Maybe a little toy example…

pp <- function(z, cuts) {
  p <- c("P(K=1)" = pnorm(cuts[1], z, 1), 
         "P(K=2)" = pnorm(cuts[2], z, 1) - pnorm(cuts[1], z, 1), 
         "P(K=3)" = 1 - pnorm(cuts[2], z, 1))
  return(p)
}

cuts <- c(-0.4, 0.4) # some (fixed) cut points

Now you can probe different values and the implied probabilities for the categories (given the cut points).

> pp(-0.5, cuts)
   P(K=1)    P(K=2)    P(K=3) 
0.5398278 0.2761120 0.1840601 
> pp(1, cuts)
    P(K=1)     P(K=2)     P(K=3) 
0.08075666 0.19349646 0.72574688 
...

Now probing if the regression coefficient is 0.15 and possible x values range from 0 to 4.

prior_beta <- 0.15

for(x in 0:4) cat("X =", x, "\n", pp(prior_beta*x, cuts), "\n")

…which results in

X = 0 
 0.3445783 0.3108435 0.3445783 
X = 1 
 0.2911597 0.3075466 0.4012937 
X = 2 
 0.2419637 0.2978642 0.4601722 
X = 3 
 0.1976625 0.2823987 0.5199388 
X = 4 
 0.1586553 0.262085 0.5792597 

Trying a way to big regression coefficient…

prior_beta <- 2

for(x in 0:4) cat("X =", x, "\n", pp(prior_beta*x, cuts), "\n")

results in:

X = 0 
 0.3445783 0.3108435 0.3445783 
X = 1 
 0.008197536 0.04660176 0.9452007 
X = 2 
 5.412544e-06 0.000153696 0.9998409 
X = 3 
 7.768848e-11 1.06399e-08 1 
X = 4 
 2.232393e-17 1.478421e-14 1 

This can give you a sense of scaling for the regression coefficients (you can also play around with the cut points).

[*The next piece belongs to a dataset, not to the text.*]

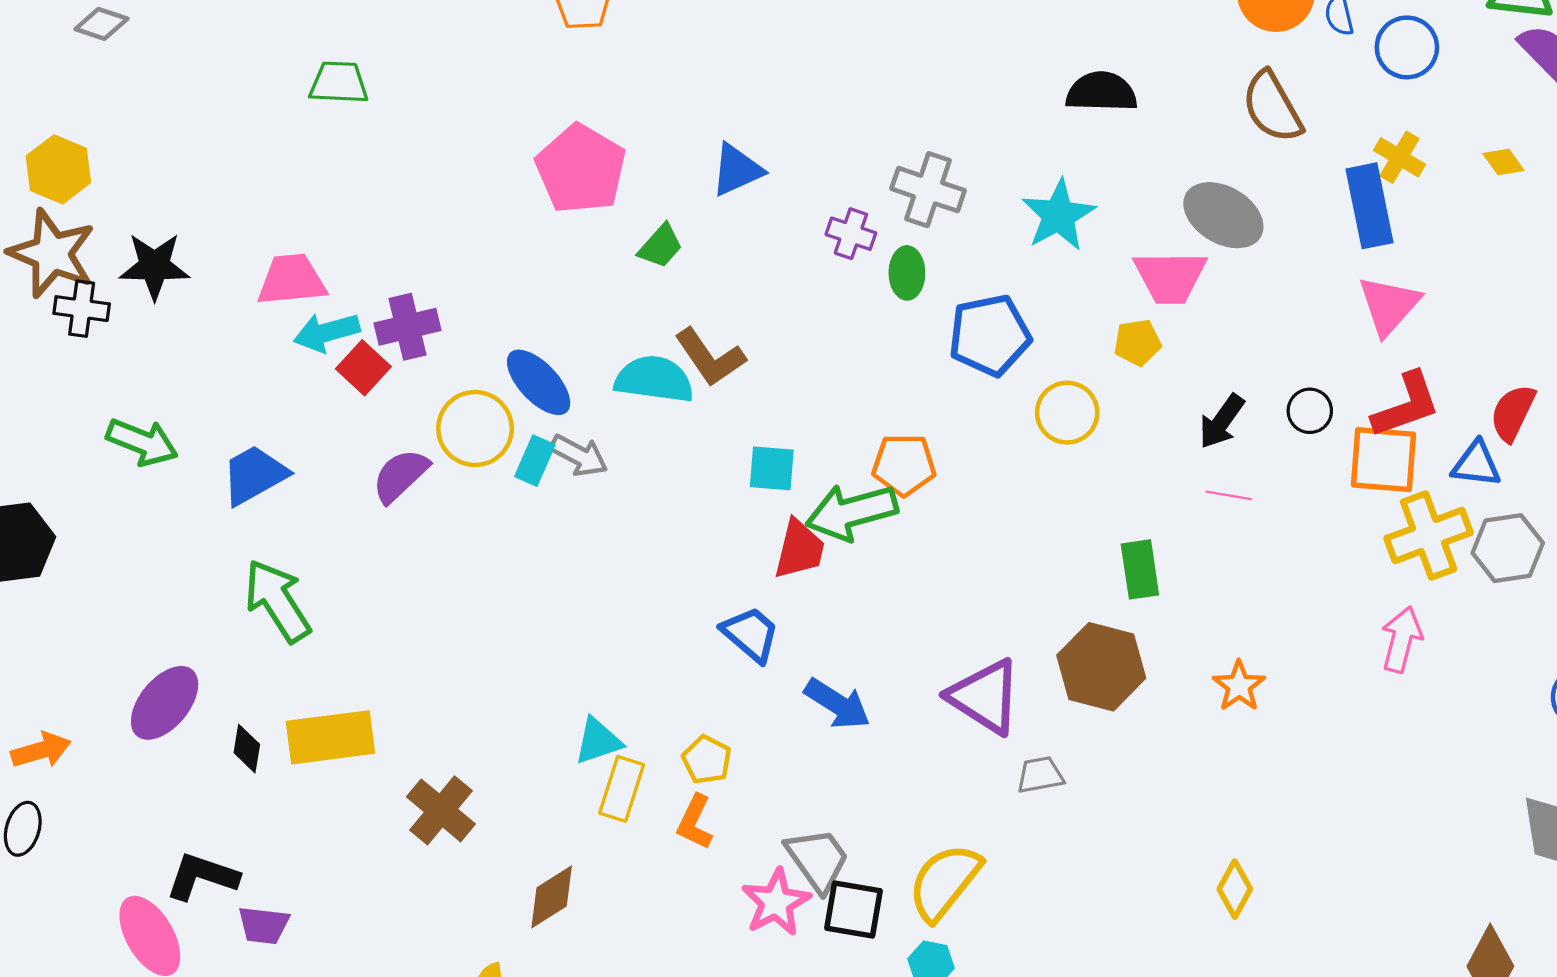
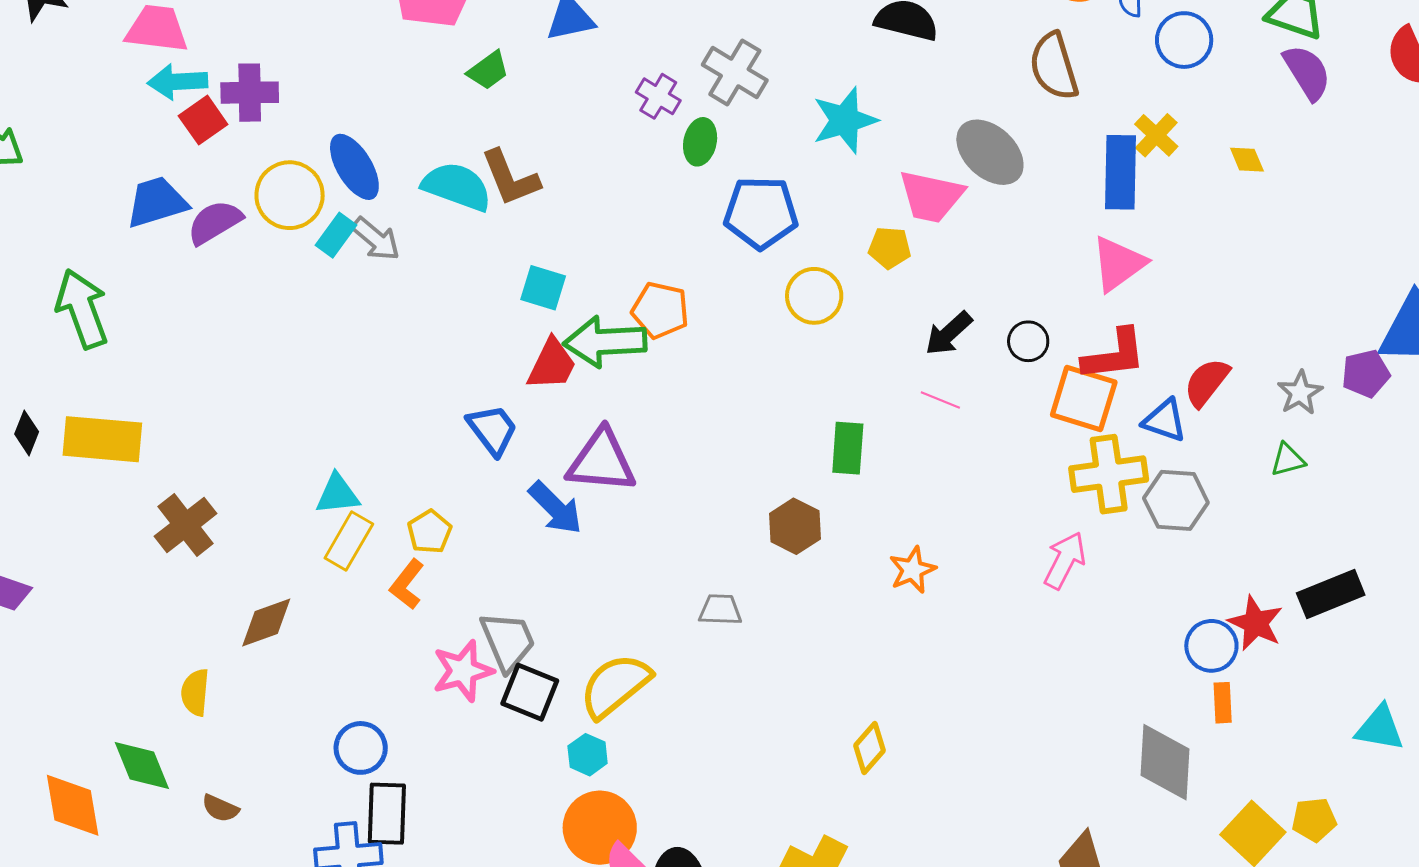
blue trapezoid: (254, 475) -> (157, 202), moved
brown hexagon: (1101, 667) -> (795, 526), size x0.7
purple triangle: (985, 697) -> (601, 461), moved, turned -40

This approach is really ad-hoc, but can give a sense about the how the regression coefficients translate to probabilities. I think in brms you can do proper prior predictive checks and then plot the results. I guess a N(0,1) prior on the regression coefficients in this case is weakly informative, but you could probably even make it tighter.

Thank you very much for this detailed explanation!